Bank of America was the first to impose a debit card fee following the passage of Sen. Richard Durbin's (D-Ill.) swipe fee reform bill, which significantly trimmed the maximum amount a bank can charge for debit card transactions.
The move, widely championed by convenience store owners and NACS, was not welcomed by banks due to revenues the financial institutions would lose. Therefore, many of them decided to impose a debit card fee or test the possibility of such fees by implementing state or regional programs.
However, the addition of debit card usage fees was met with consumer fury and forced many banks to back off of the plan.

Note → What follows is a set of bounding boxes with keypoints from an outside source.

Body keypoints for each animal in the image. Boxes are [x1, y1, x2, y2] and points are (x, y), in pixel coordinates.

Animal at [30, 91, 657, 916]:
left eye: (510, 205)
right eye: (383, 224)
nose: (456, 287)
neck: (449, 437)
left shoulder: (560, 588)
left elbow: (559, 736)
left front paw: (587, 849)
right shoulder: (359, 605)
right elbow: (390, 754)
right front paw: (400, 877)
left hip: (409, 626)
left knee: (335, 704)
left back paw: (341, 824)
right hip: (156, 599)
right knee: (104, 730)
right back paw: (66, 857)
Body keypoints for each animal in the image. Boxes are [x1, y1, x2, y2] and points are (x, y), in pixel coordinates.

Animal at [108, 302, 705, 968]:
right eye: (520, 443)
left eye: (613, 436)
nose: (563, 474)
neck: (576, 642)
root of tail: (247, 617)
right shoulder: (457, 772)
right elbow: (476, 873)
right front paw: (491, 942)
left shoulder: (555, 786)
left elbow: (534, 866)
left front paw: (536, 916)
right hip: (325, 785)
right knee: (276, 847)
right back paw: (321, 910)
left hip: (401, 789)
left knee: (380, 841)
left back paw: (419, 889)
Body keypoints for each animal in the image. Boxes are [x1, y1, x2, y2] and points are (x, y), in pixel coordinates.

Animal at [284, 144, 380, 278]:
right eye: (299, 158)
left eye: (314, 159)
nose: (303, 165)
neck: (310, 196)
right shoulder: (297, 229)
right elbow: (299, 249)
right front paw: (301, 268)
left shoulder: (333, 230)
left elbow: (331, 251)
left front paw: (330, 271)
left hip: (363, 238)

Wells Fargo & Co. and J.P. Morgan Chase & Co. were the most recent to eliminate debit card fees before today's Bank of America announcement.

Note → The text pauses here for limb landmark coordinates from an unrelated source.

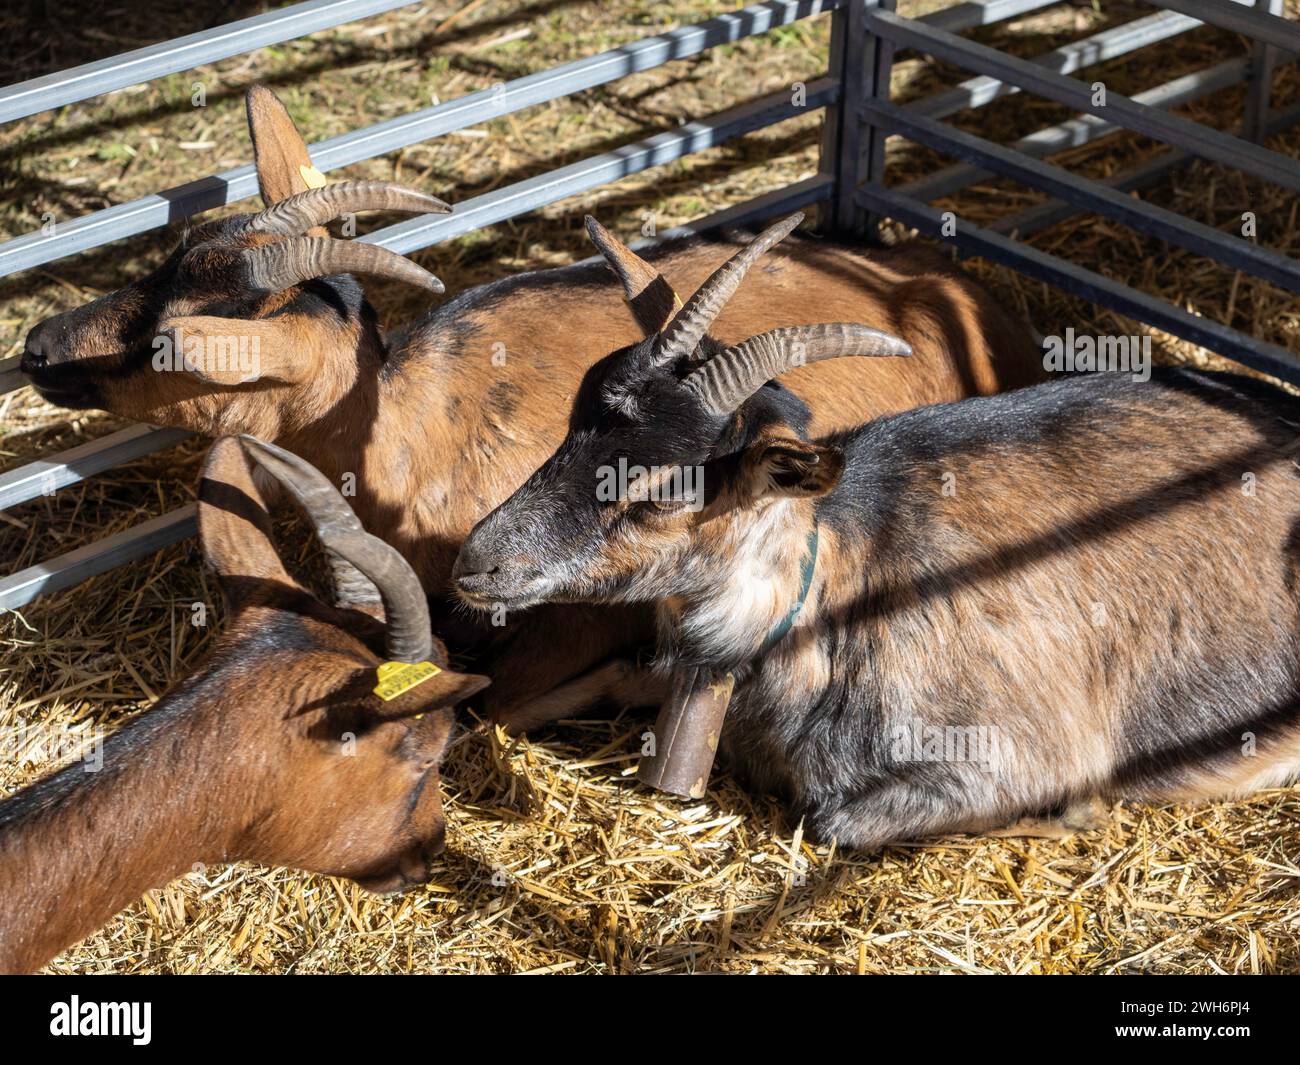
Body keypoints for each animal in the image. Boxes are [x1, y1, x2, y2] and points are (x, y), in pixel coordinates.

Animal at [17, 83, 1045, 717]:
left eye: (175, 346)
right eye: (174, 253)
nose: (36, 346)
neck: (412, 434)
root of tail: (989, 310)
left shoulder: (583, 599)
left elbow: (501, 704)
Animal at [452, 214, 1300, 847]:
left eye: (664, 492)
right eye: (576, 416)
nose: (478, 562)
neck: (828, 596)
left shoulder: (1008, 750)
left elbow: (836, 820)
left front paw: (1073, 811)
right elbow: (516, 703)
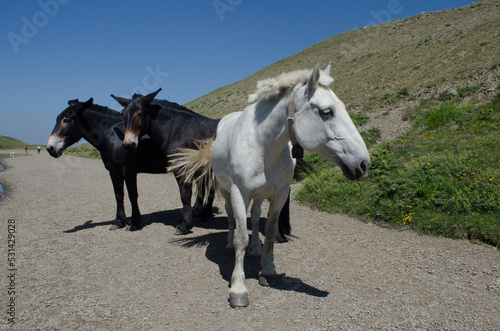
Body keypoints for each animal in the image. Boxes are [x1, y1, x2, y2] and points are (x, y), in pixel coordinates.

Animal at [44, 98, 213, 232]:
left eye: (66, 119)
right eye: (58, 118)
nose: (50, 148)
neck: (113, 137)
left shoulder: (129, 171)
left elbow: (132, 195)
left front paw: (135, 222)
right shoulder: (114, 172)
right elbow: (119, 195)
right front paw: (118, 221)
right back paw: (203, 214)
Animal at [111, 89, 294, 243]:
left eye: (140, 113)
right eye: (123, 113)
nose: (128, 144)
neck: (176, 129)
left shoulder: (181, 170)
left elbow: (185, 195)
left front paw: (184, 225)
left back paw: (278, 233)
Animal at [172, 63, 372, 308]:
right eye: (327, 112)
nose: (363, 164)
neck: (262, 145)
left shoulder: (280, 194)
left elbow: (270, 230)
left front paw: (267, 269)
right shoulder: (239, 194)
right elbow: (241, 238)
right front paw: (238, 289)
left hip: (259, 195)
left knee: (256, 215)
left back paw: (256, 250)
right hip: (227, 191)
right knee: (231, 218)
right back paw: (228, 243)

Bank of America said it made the move due to customer feedback and "the changing competitive marketplace."
"We have listened to our customers very closely over the last few weeks and recognize their concern with our proposed debit usage fee," David Darnell, Bank of America's co-chief operating officer, said in a company issued news release. "Our customers' voices are more important to us. As a result, we are not currently charging the fee and will not be moving forward with any additional plan to do so."
The Arlington, Va.-based Retail Industry Leaders Association (RILA) subsequently issued a statement applauding Bank of America's move. "Today's news is proof-positive that consumers remain swipe fee reforms' biggest winners," said Katherine Lugar, RILA's executive vice president of public affairs. "Bank of America and its big bank peers are no longer free to fleece merchants and consumers at will. This outcome is just what consumers deserve, what reform advocates predicted and what we will fight to extend to the credit card market."